>> START Text excerpt

Author Topic: rdtsc  (Read 1048 times)

NoCforMe

  • Member
  • *****
  • Posts: 1124
Re: rdtsc
« Reply #15 on: January 24, 2023, 12:25:06 PM »
Speaking as a definite non-expert here, I would say that the answer to the question "Is xxxx good enough for my timing needs?" would depend on just what those timing needs are, wouldn't you say? Depending on whether you need absolutely accurate, reproducible timings on a small section of critical code, or whether you just need a ballpark look at how fast or slow a routine you're working on is, and you don't need accuracy down to the microsecond. Amiright?

NoCforMe

  • Member
  • *****
  • Posts: 1124
Re: rdtsc
« Reply #16 on: January 24, 2023, 12:28:12 PM »
I also have a code mountain in front of me bigger than Mount Everest.

OK, you're excused. For now ...

jj2007

  • Member
  • *****
  • Posts: 13944
  • Assembly is fun ;-)
    • MasmBasic
Re: rdtsc
« Reply #17 on: January 24, 2023, 12:35:34 PM »
Code: [Select]
  include \masm32\MasmBasic\MasmBasic.inc
  Init
  CyCtInit
  CyCtStart
fldpi
fmul FP8(100.0)
fdiv FP4(10.0)

>> END Text excerpt

Tasks to perform:
A: Translate this sentence from the rdtsc forum thread into German: "I also have a code mountain in front of me bigger than Mount Everest."
B: Pick up the rdtsc forum thread after its final line and keep it going.

>> START Record list

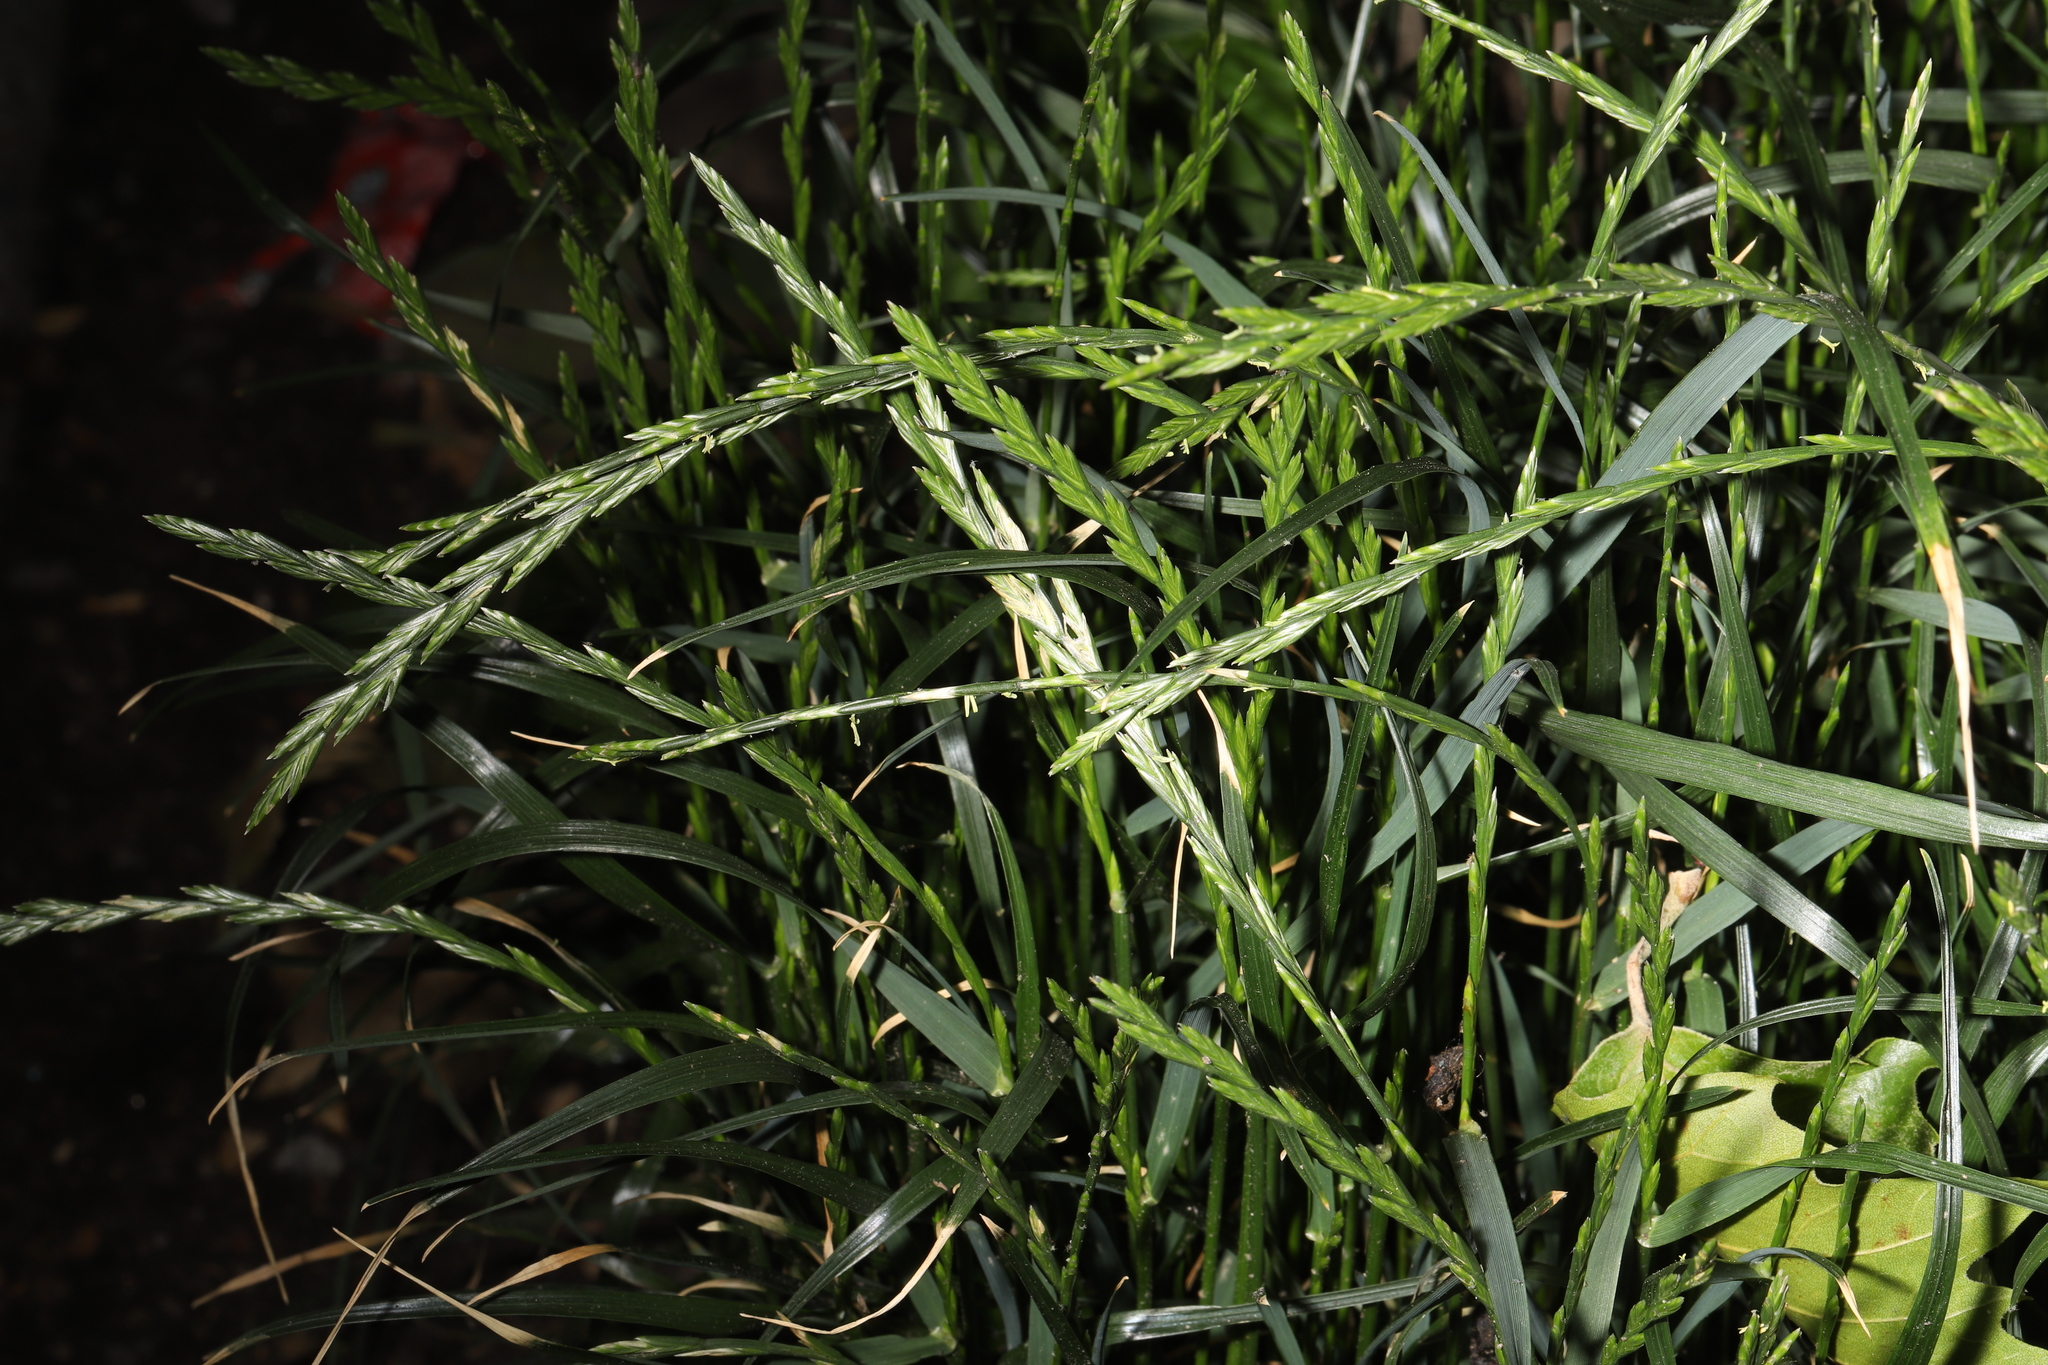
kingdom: Plantae
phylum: Tracheophyta
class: Liliopsida
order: Poales
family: Poaceae
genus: Lolium
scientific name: Lolium perenne
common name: Perennial ryegrass
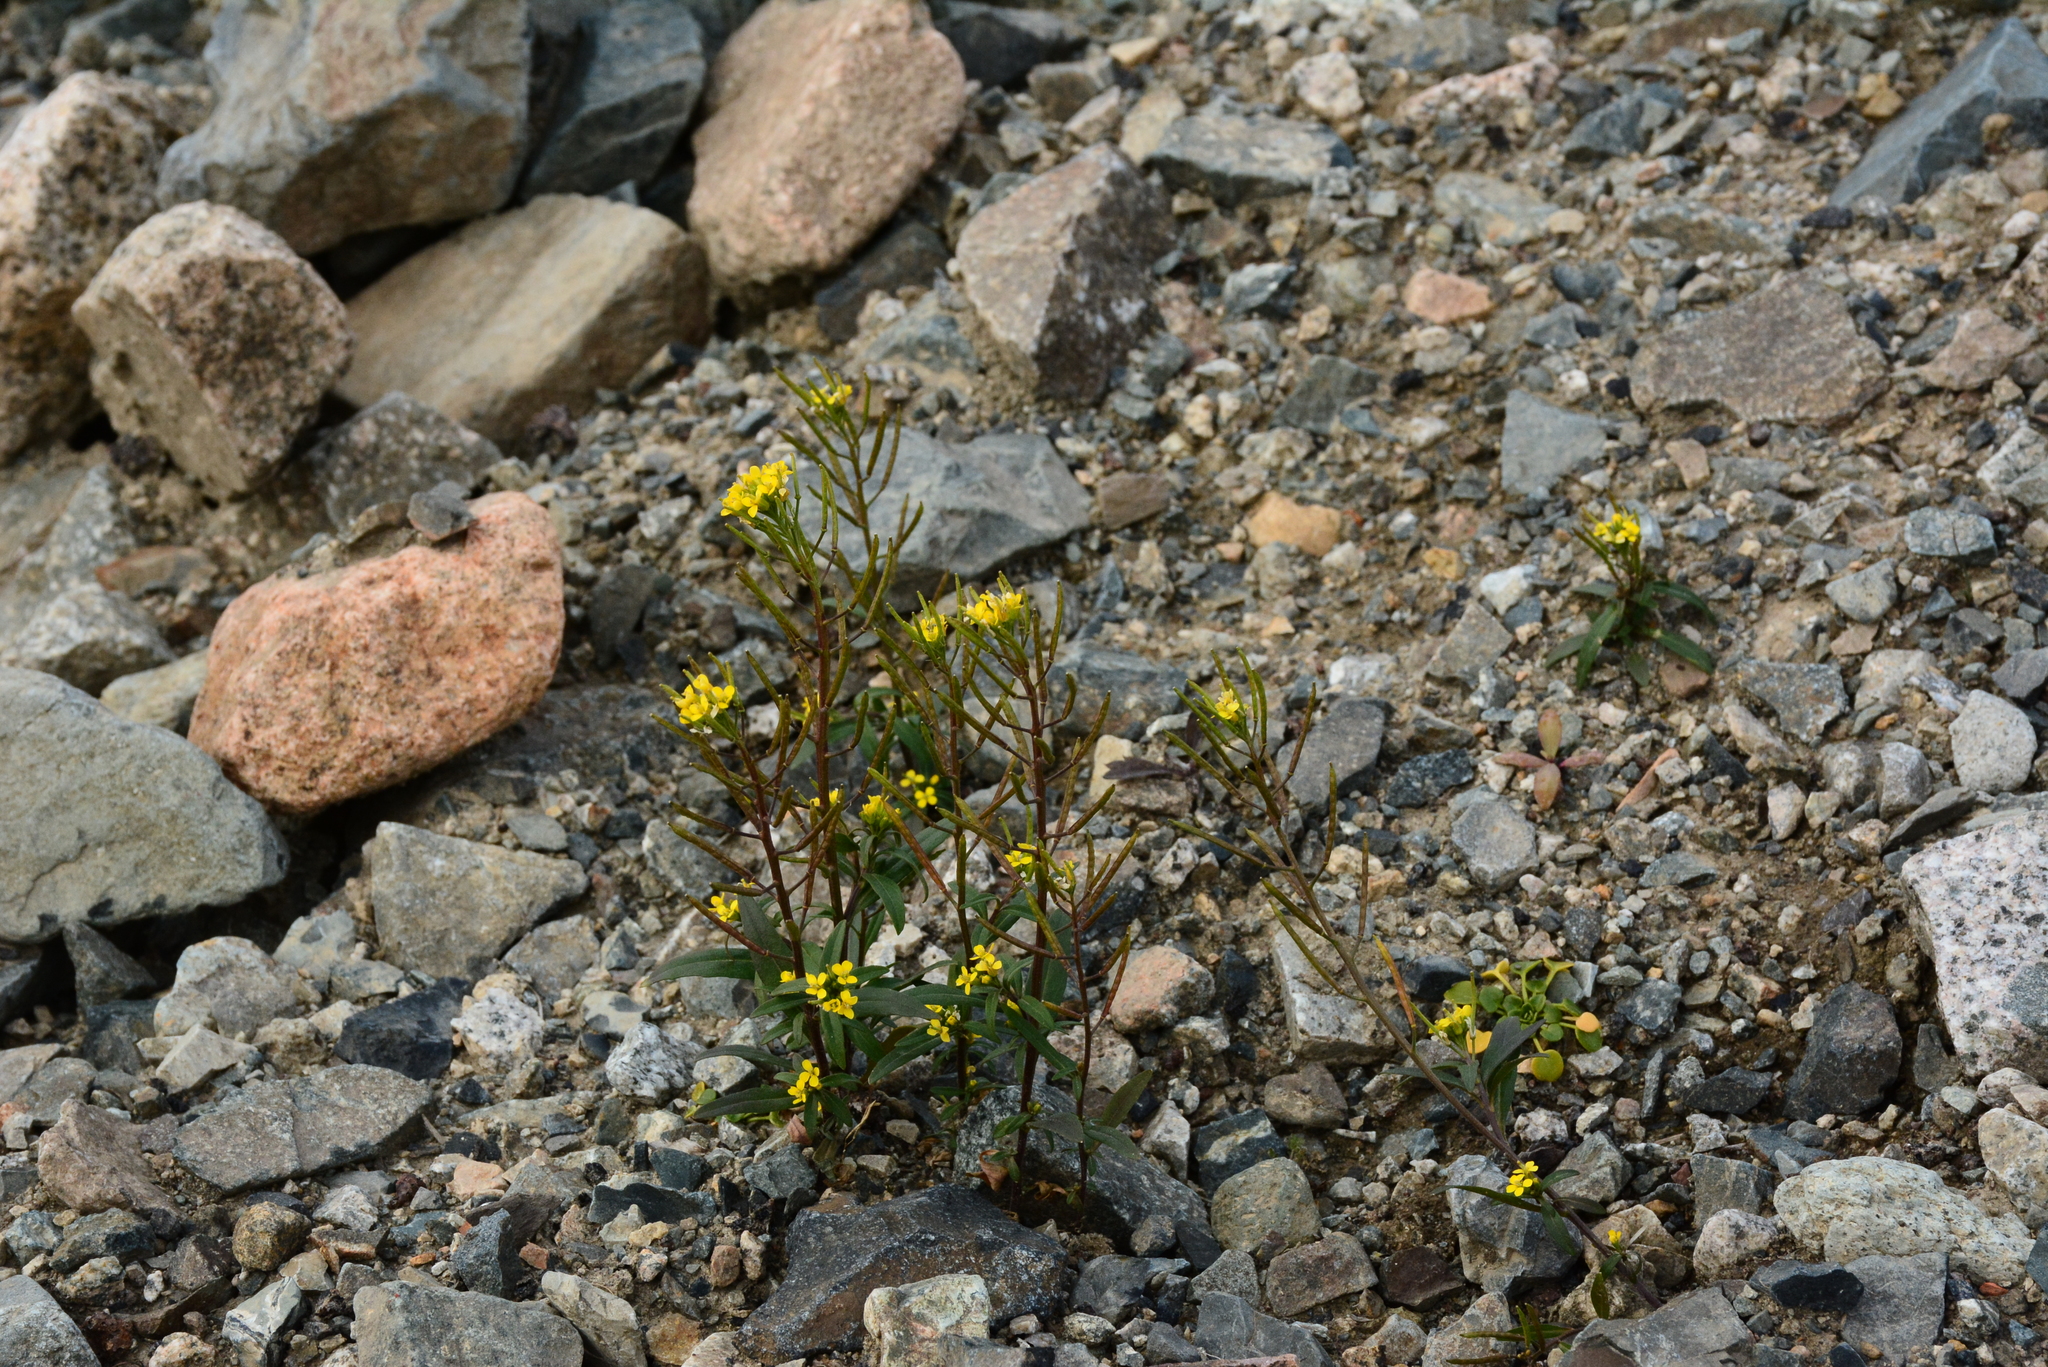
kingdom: Plantae
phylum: Tracheophyta
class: Magnoliopsida
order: Brassicales
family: Brassicaceae
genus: Erysimum
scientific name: Erysimum cheiranthoides
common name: Treacle mustard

>> END Record list

Answers in order:
A: Ich habe außerdem einen Code-Berg vor mir, der größer ist als der Mount Everest.

B:
fstp st
  CyCtEnd PI*100/10 ; describe what the code does
  EndOfCode

Results for repeated runs:
Code: [Select]
+17      Cycles for PI*100/10
+17      Cycles for PI*100/10
+17      Cycles for PI*100/10
+18      Cycles for PI*100/10
+15      Cycles for PI*100/10
+18      Cycles for PI*100/10
+18      Cycles for PI*100/10
+16      Cycles for PI*100/10
+18      Cycles for PI*100/10
+17      Cycles for PI*100/10
+17      Cycles for PI*100/10
+18      Cycles for PI*100/10
+17      Cycles for PI*100/10
+17      Cycles for PI*100/10
+17      Cycles for PI*100/10
+17      Cycles for PI*100/10

There is a lot statistical analysis, outlier elimination etc under the hood, and yet, I've seen runs on other people's machines that showed negative values. Timing is, ehm, challenging. The Lab is full of heroic attempts to get higher precision.

For my daily needs, I use NanoTimer() alias QueryPerformanceCounter. It's not really useful for very short code like the one above, but it is easy to use and much more precise than GetTickCount().

NoCforMe

  • Member
  • *****
  • Posts: 1124
Re: rdtsc
« Reply #18 on: January 24, 2023, 01:55:08 PM »
Another related question: Since it's hard to get accurate timings because we're not in total control of the CPU on account of preemptive multitasking, would it be possible to get more CPU cycles to ourselves, basically hogging the CPU, in order to get a better count? Could this be done by, say, changing our process's priority level under Windows?

hutch--

  • Administrator
  • Member
  • ******
  • Posts: 10583
  • Mnemonic Driven API Grinder
    • The MASM32 SDK
Re: rdtsc
« Reply #19 on: January 24, 2023, 05:40:25 PM »
David,

You normally do that when you time something. Have nothing else running, up the priority then run the timing on the algo. I have a toy that times long duration tasks (minutes) that I use for mass video processing but I have never seen a decent timing technique for very short duration tasks.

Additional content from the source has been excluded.